# Tara's dad



## sailorlew (Oct 8, 2006)

Tara's dad competed yesterday at the Westminster Kennel Club Show.
This is the breed entry list. He is Ch Alkarah's All American. Also if you look you can see that Tara's Grandfather, Kismet's Sight for Sore Eyes, sired several other competitors.
http://www.westminsterkennelclub.org/2008/entries/breed/germshep.html

This is the video of the judging. Tara's father is the first dog shown individually. He is #5
http://video.westminsterkennelclub.org/player/?id=216528

He didn't win but we and Tara are very proud of him


----------



## elsie (Aug 22, 2001)

mr boss' daughter was dating a fellow last year that owned a GSD. Kismet's Sight for Sore Eyes was in his dog's lineage. wasn't this dog the one that jimmy moses handled for a number of years?


----------



## JenniferH (Oct 9, 2007)

Kismet's Sight for Sore Eyes is in Bella's lineage also. Grand or great grand sire.

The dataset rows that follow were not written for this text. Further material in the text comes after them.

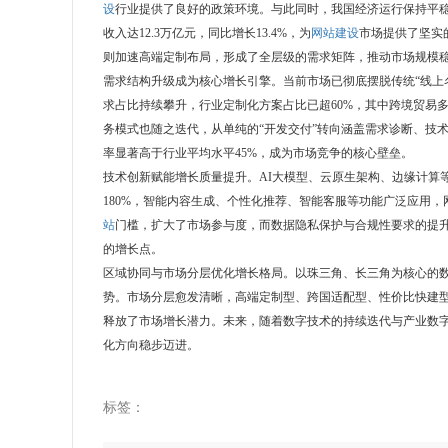
设
行业提供了良好的政策环境。与此同时，我国经济运行保持平稳韧性
收入达12.3万亿元，同比增长13.4%，为
网站建设
市场提供了坚实
则加速高端定制布局，形成了全层级的需求矩阵，推动市场规模
需求结构升级成为核心增长引擎。当前市场已彻底摆脱传统“线上
求占比持续攀升，行业定制化方案占比已超60%，其中跨境贸易
务模式也随之迭代，从单纯的“开发交付”转向涵盖需求诊断、技
率显著高于行业平均水平45%，成为市场竞争的核心壁垒。
技术创新赋能增长质量提升。AI大模型、云原生架构、边缘计算
180%，智能内容生成、个性化推荐、智能客服等功能广泛应用，
站
门槛，扩大了市场参与度，而数据隐私保护与合规性要求的提
的增长点。
区域协同与市场分层优化增长格局。以珠三角、长三角为核心的
势。市场分层愈发清晰，高端定制型、跨国适配型、性价比快建
释放了市场增长潜力。未来，随着数字技术的持续迭代与产业数
化方向稳步迈进。
标签：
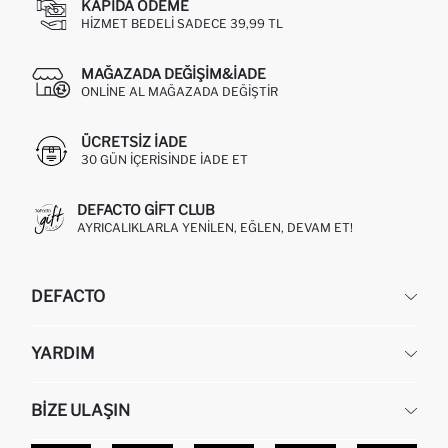
KAPIDA ÖDEME
HIZMET BEDELI SADECE 39,99 TL
MAĞAZADA DEĞIŞIM&İADE
ONLINE AL MAĞAZADA DEĞIŞTIR
ÜCRETSIZ IADE
30 GÜN IÇERISINDE IADE ET
DEFACTO GIFT CLUB
AYRICALIKLARLA YENILEN, EĞLEN, DEVAM ET!
DEFACTO
KURUMSAL
YARDIM
HAKKIMIZDA
İNSAN KAYNAKLARI
SIKÇA SORULAN SORULAR
BIZE ULAŞIN
KURUMSAL SATIŞ
SIPARIŞIMI NASIL TAKIP EDERIM?
TOPTAN SATIŞ (WHOLESALE PARTNER)
NASIL İADE EDERIM?
MAĞAZALARIMIZ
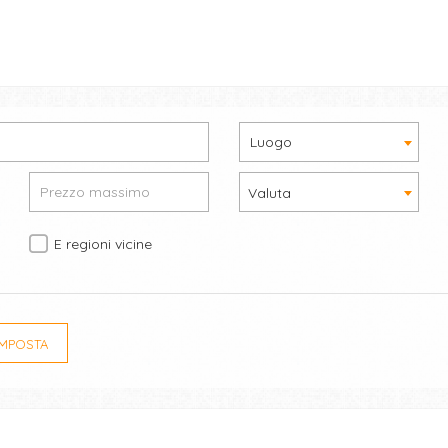
Luogo
Valuta
E regioni vicine
IMPOSTA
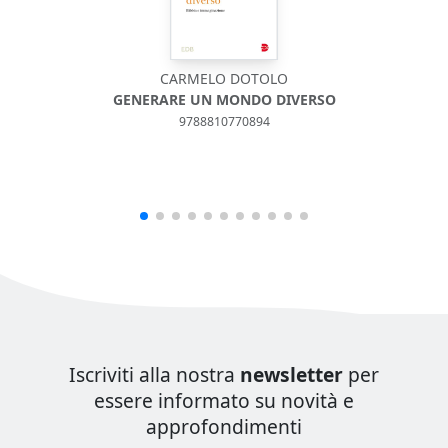
CARMELO DOTOLO
GENERARE UN MONDO DIVERSO
9788810770894
Iscriviti alla nostra
newsletter
per
essere informato su novità e
approfondimenti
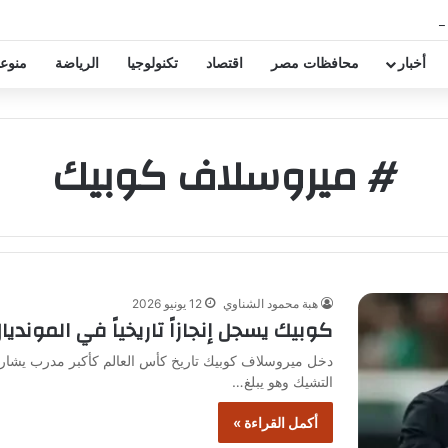
 تخفيض عقود زيزو والشناوي
أخبار
محافظات مصر
اقتصاد
تكنولوجيا
الرياضة
منوع
# ميروسلاف كوبيك
هبة محمود الشناوي
12 يونيو 2026
كوبيك يسجل إنجازاً تاريخياً في المونديا
دخل ميروسلاف كوبيك تاريخ كأس العالم كأكبر مدرب يشارك 
التشيك وهو يبلغ…
أكمل القراءة »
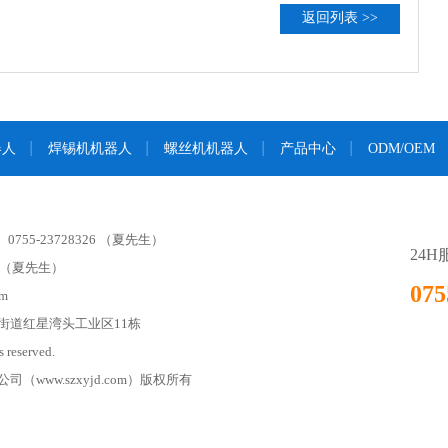
返回列表 >>
器人
焊锡机机器人
螺丝机机器人
产品中心
ODM/OEM
 0755-23728326 （夏先生）
24
4 （夏先生）
075
m
街道红星湾头工业区11栋
 reserved.
www.szxyjd.com）版权所有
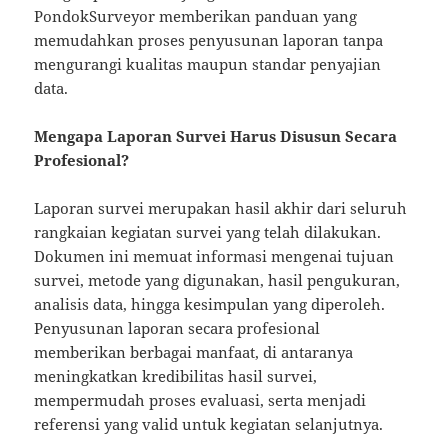
PondokSurveyor memberikan panduan yang
memudahkan proses penyusunan laporan tanpa
mengurangi kualitas maupun standar penyajian
data.
Mengapa Laporan Survei Harus Disusun Secara
Profesional?
Laporan survei merupakan hasil akhir dari seluruh
rangkaian kegiatan survei yang telah dilakukan.
Dokumen ini memuat informasi mengenai tujuan
survei, metode yang digunakan, hasil pengukuran,
analisis data, hingga kesimpulan yang diperoleh.
Penyusunan laporan secara profesional
memberikan berbagai manfaat, di antaranya
meningkatkan kredibilitas hasil survei,
mempermudah proses evaluasi, serta menjadi
referensi yang valid untuk kegiatan selanjutnya.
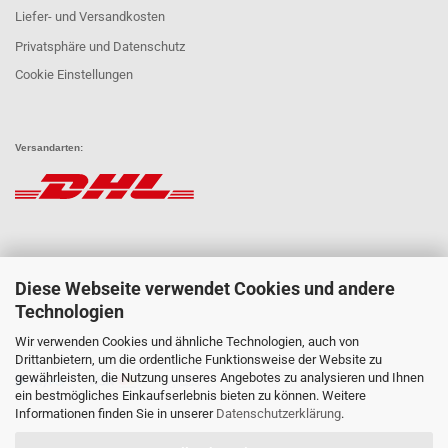
Liefer- und Versandkosten
Privatsphäre und Datenschutz
Cookie Einstellungen
Versandarten:
Diese Webseite verwendet Cookies und andere
Technologien
Wir verwenden Cookies und ähnliche Technologien, auch von
Zahlungsarten:
Drittanbietern, um die ordentliche Funktionsweise der Website zu
gewährleisten, die Nutzung unseres Angebotes zu analysieren und Ihnen
ein bestmögliches Einkaufserlebnis bieten zu können. Weitere
Informationen finden Sie in unserer
Datenschutzerklärung
.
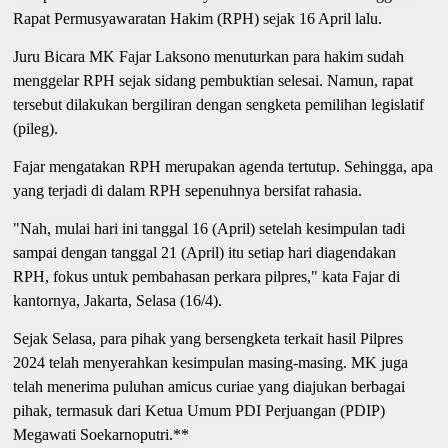
Rapat Permusyawaratan Hakim (RPH) sejak 16 April lalu.
Juru Bicara MK Fajar Laksono menuturkan para hakim sudah
menggelar RPH sejak sidang pembuktian selesai. Namun, rapat
tersebut dilakukan bergiliran dengan sengketa pemilihan legislatif
(pileg).
Fajar mengatakan RPH merupakan agenda tertutup. Sehingga, apa
yang terjadi di dalam RPH sepenuhnya bersifat rahasia.
"Nah, mulai hari ini tanggal 16 (April) setelah kesimpulan tadi
sampai dengan tanggal 21 (April) itu setiap hari diagendakan
RPH, fokus untuk pembahasan perkara pilpres," kata Fajar di
kantornya, Jakarta, Selasa (16/4).
Sejak Selasa, para pihak yang bersengketa terkait hasil Pilpres
2024 telah menyerahkan kesimpulan masing-masing. MK juga
telah menerima puluhan amicus curiae yang diajukan berbagai
pihak, termasuk dari Ketua Umum PDI Perjuangan (PDIP)
Megawati Soekarnoputri.**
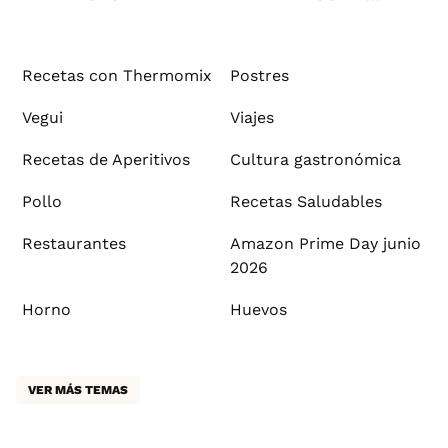
Recetas con Thermomix
Postres
Vegui
Viajes
Recetas de Aperitivos
Cultura gastronómica
Pollo
Recetas Saludables
Restaurantes
Amazon Prime Day junio
2026
Horno
Huevos
VER MÁS TEMAS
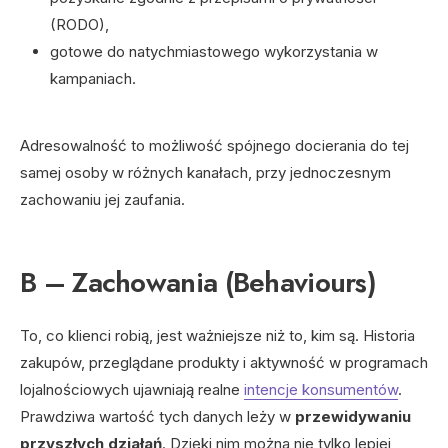
(RODO),
gotowe do natychmiastowego wykorzystania w
kampaniach.
Adresowalność to możliwość spójnego docierania do tej
samej osoby w różnych kanałach, przy jednoczesnym
zachowaniu jej zaufania.
B – Zachowania (Behaviours)
To, co klienci robią, jest ważniejsze niż to, kim są. Historia
zakupów, przeglądane produkty i aktywność w programach
lojalnościowych ujawniają realne
intencje konsumentów
.
Prawdziwa wartość tych danych leży w
przewidywaniu
przyszłych działań
. Dzięki nim można nie tylko lepiej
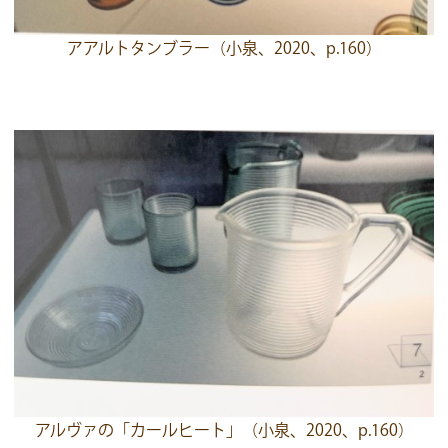
アアルトタンブラー（小泉、2020、p.160）
アルヴァの「カールヒート」（小泉、2020、p.160）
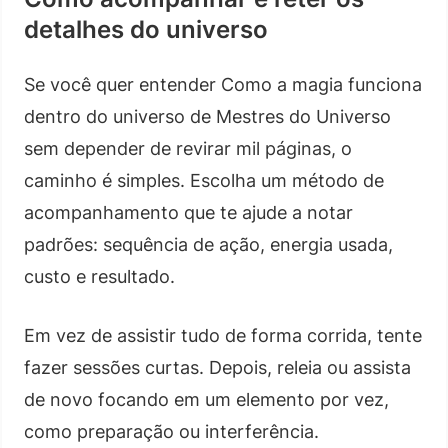
detalhes do universo
Se você quer entender Como a magia funciona
dentro do universo de Mestres do Universo
sem depender de revirar mil páginas, o
caminho é simples. Escolha um método de
acompanhamento que te ajude a notar
padrões: sequência de ação, energia usada,
custo e resultado.
Em vez de assistir tudo de forma corrida, tente
fazer sessões curtas. Depois, releia ou assista
de novo focando em um elemento por vez,
como preparação ou interferência.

I forget which.


----------



## elsie (Aug 22, 2001)

Dallas !!!


----------



## nina strange (Feb 25, 2008)

i own Chip if you would like some pics just let me know.
Nina strange


----------



## nina strange (Feb 25, 2008)

I own Alkarah's all American "Chip " to his friends he lives with me in the UK if you would like some pics just let me know.
Nina


----------



## katieliz (Mar 29, 2007)

dallas was used extensively and is in many, many, many pedigrees.


----------